Visitors to your website or publication should be able to recognize the CTA. You can stick with your brand guidelines and use your company’s colors, or you can use a bold color that stands out from the rest of your content. Either way, you will want the CTA to be visually engaging. You can add arrows or other graphic elements to encourage clicks. Reduce the clutter around the CTA so it is very clear that you want people to click. It should also be concise, so make sure that your text isn’t too long.
2. There is a clear path for users
A good call to action will direct the user to the right place. If there is no CTA, then it’s possible that the user will just leave your webpage (or publication) without taking the next step. A strong CTA should clearly define what the result will be when the user clicks. The words in your CTA should match exactly what will happen afterwards. “Learn more” should take the user to more information, not a shopping page, for example. In the publication below, the Calaméo Magazine, we have a CTA for readers to try a PLATINUM account. Before you click, you know that you will most likely be directed to a sign-up page or a page with information about the different account options.
3. They are trackable
Another great reason to use a CTA in your publication is that they are trackable! They provide a lot of information about your audience and your campaign. You can measure whether a campaign is successful by tracking how many clicks your CTA receives. Then you can see how many of these clicks turn into purchases (or sign-ups or reservations, etc.). A strong CTA can also help boost your click-through rate.
You can find the statistics of the links in your publications on your Calameo PLATINUM account or connect your account to Google Analytics.

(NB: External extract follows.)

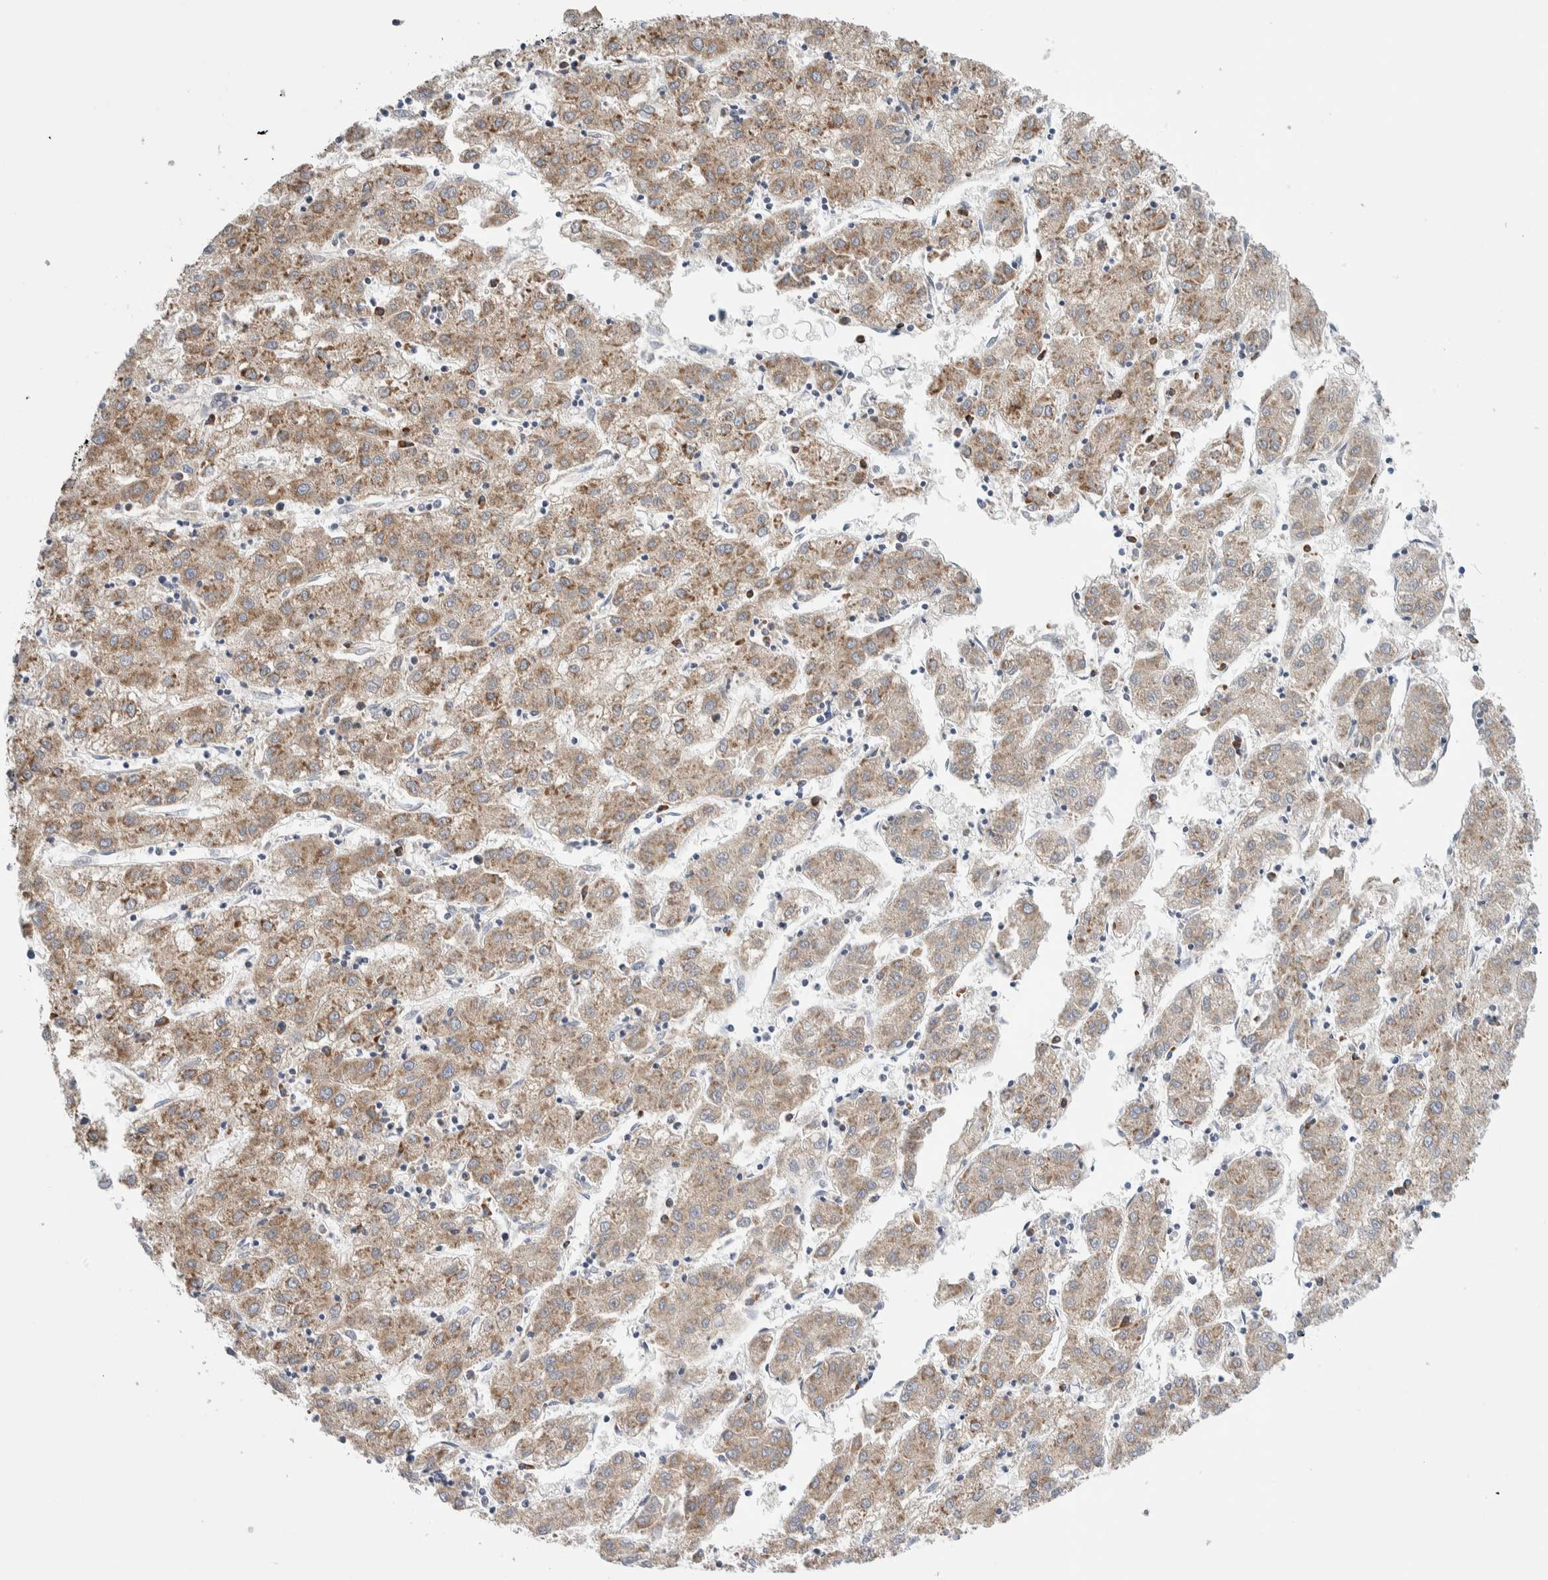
{"staining": {"intensity": "moderate", "quantity": ">75%", "location": "cytoplasmic/membranous"}, "tissue": "liver cancer", "cell_type": "Tumor cells", "image_type": "cancer", "snomed": [{"axis": "morphology", "description": "Carcinoma, Hepatocellular, NOS"}, {"axis": "topography", "description": "Liver"}], "caption": "Tumor cells demonstrate medium levels of moderate cytoplasmic/membranous staining in about >75% of cells in human liver cancer (hepatocellular carcinoma).", "gene": "RACK1", "patient": {"sex": "male", "age": 72}}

Adding a call to action to your publication
We’ve covered the “why” of CTAs, now let’s address the “how”. Adding a CTA to your publication is easy to do with Calaméo. Here’s how: first, your CTA graphic (banner, button, or text) must already be part of your publication. Once your document is uploaded to Calaméo, simply add a link on top of your CTA using our Editor tool. This link will make your CTA clickable and will take your viewers to the desired destination. Make sure in the Label field you write a short and clear phrase that matches the existing CTA on your page. Paste your link and… voilà! Your CTA is done and ready to go.
Using a call to action can make a big difference in marketing. They draw attention to your campaign, they help guide potential customers through the sales funnel, and you can easily track them to monitor if your campaign is successful. In addition, inserting a CTA in your publication using Calaméo is easy. We hope this guide to CTAs proves useful for you!